I loved Lord Fanny. She is a transgender character, and she is a character. She is equal to any other character and is a lead character. This feels so transgressive now, as media is making an effort to have some trans visibility, often looking clumsy with from the obvious effort involved. 

I loved reading a book that, while having some interest in morality, had no interest in being moral regarding anyone's sexual interests, much less orientation.  Characters have sex and enjoy it as they want to.  And it's very human feeling, not over-romanticized. I love the normalization of the fringe. I don't think they should make a TV show out of this unless it's x-rated. Not XXX, just treating sex as a normal human activity.

Do what you wanna do

I loved Edith, the 99 year old Invisible on the cusp of death. She is an old woman and we see her as a sharp, forward thinking woman. I personally make an assumption with seniors that they just don't have a compelling inner life, and sometimes talk to them as if children: don't swear, mention sex, mention anything other than the weather. It's a stupid thing to do, especially as I'm on my way to becoming one myself. It's a product of being young and thinking adults just don't get anything you do, and grandparents really don't seem to. Seeing a character like Edith, and getting to know her, it's not your typical rock and roll comic fare. 

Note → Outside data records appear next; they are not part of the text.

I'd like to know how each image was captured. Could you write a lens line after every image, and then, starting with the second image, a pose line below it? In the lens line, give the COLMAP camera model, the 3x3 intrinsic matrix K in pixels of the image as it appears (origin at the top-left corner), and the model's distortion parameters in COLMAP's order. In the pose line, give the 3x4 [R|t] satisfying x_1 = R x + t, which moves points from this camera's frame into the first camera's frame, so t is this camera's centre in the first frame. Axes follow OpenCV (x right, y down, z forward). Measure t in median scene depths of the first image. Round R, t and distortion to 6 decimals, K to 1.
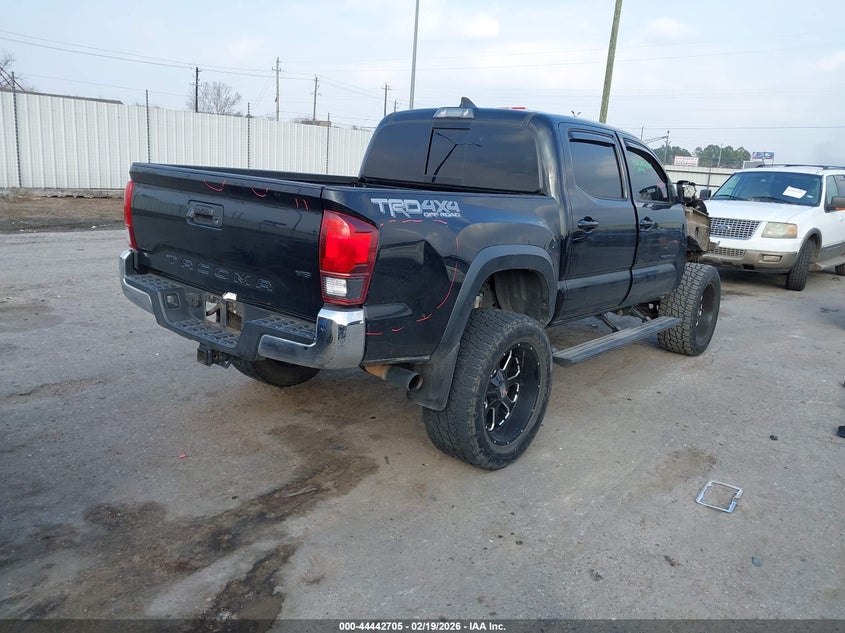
lens RADIAL K [[658.7, 0, 422.5], [0, 658.7, 316.5], [0, 0, 1]] dist [-0.001255, 0.001897]
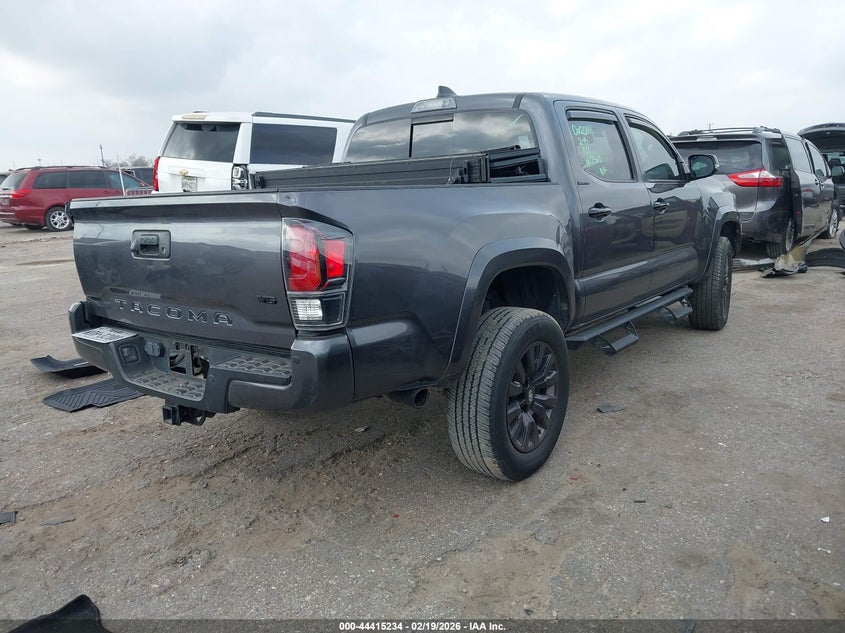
lens RADIAL K [[653.8, 0, 422.5], [0, 653.8, 316.5], [0, 0, 1]] dist [-0.004980, -0.001815]
pose [[0.992637, -0.120972, -0.006062, 0.005133], [0.120648, 0.991930, -0.038964, 0.007220], [0.010727, 0.037946, 0.999222, 0.164077]]
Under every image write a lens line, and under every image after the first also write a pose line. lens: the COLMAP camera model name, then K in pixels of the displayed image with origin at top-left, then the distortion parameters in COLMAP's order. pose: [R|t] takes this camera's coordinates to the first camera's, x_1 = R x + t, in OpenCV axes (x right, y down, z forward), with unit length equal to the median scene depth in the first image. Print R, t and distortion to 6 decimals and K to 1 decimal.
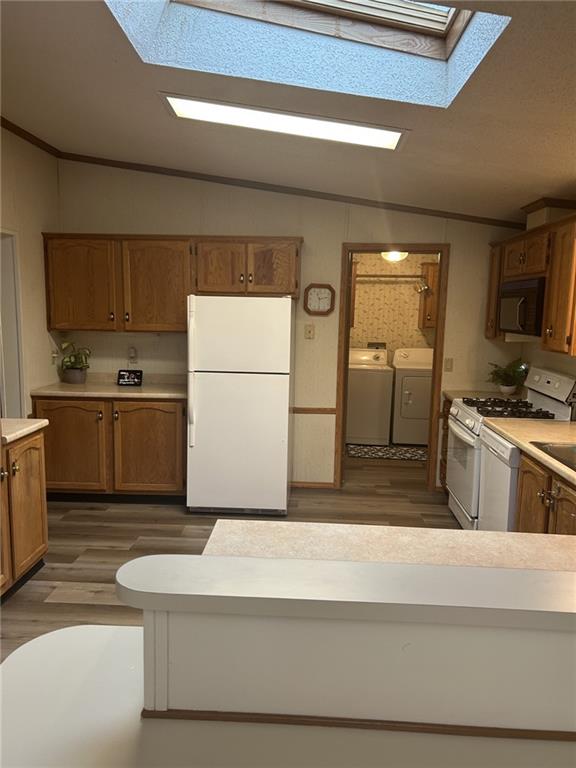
lens RADIAL K [[577.0, 0, 289.7], [0, 577.0, 389.7], [0, 0, 1]] dist [0.055063, -0.055762]
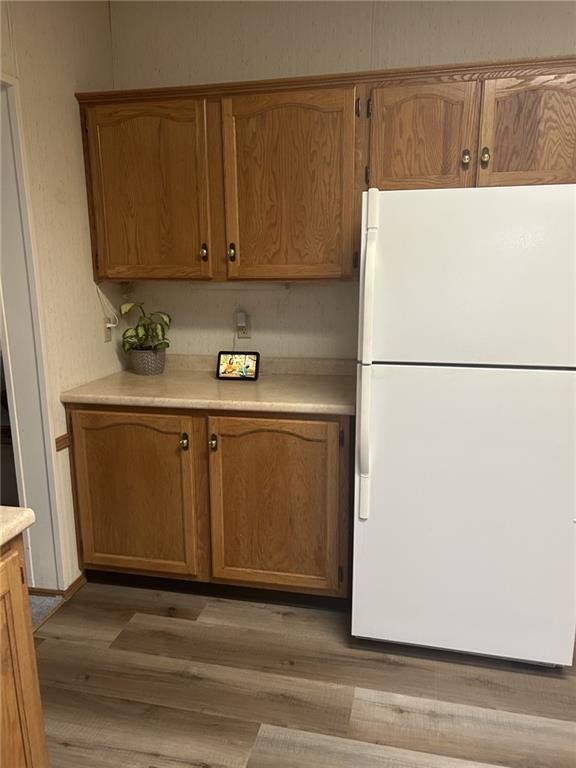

Edith is endlessly interesting because she is interested in the world

The Invisibles is not a clear comic. It's a collection of concepts mashed together. It's a hodge podge. The first run of the series had multiple artists, and that was blamed for weak sales, so the second series only had two artists in its run. Series three has three arcs, with different artists in the first two. But then the final arc has different artists from page to page. It's a lot of whiplash visually. Characters shift from highly rendered to cartoon, from garish to noir, with each page turn. 
Sean Philips inked by Jay Stephens... When I thought the book couldn't get any weirder

I'm sure it was on purpose. If the book was about mashing a thousand ideas together, then maybe that final arc was about mashing a thousand images together too. Whatever the concept, it wasn't normal. But it all fits together.


Ultimately, the book ends, and there is an epilogue issue which I found very abstract. After reading the whole of it, I want a break from this world.  But if I see an article about it, I'm bound to read it. I don't think the story makes much sense at all, but I'm interested to see if others think it made a lot of sense. Are there folks who analyzed this the way some folks analyzed Inception a decade ago? 

Ten years from now, I'm sure the whole thing will get a re-read from me. There are ideas inside I want to puzzle over.

Lord Fanny took my heart a little
What was it about? A bunch of underground agents save the world.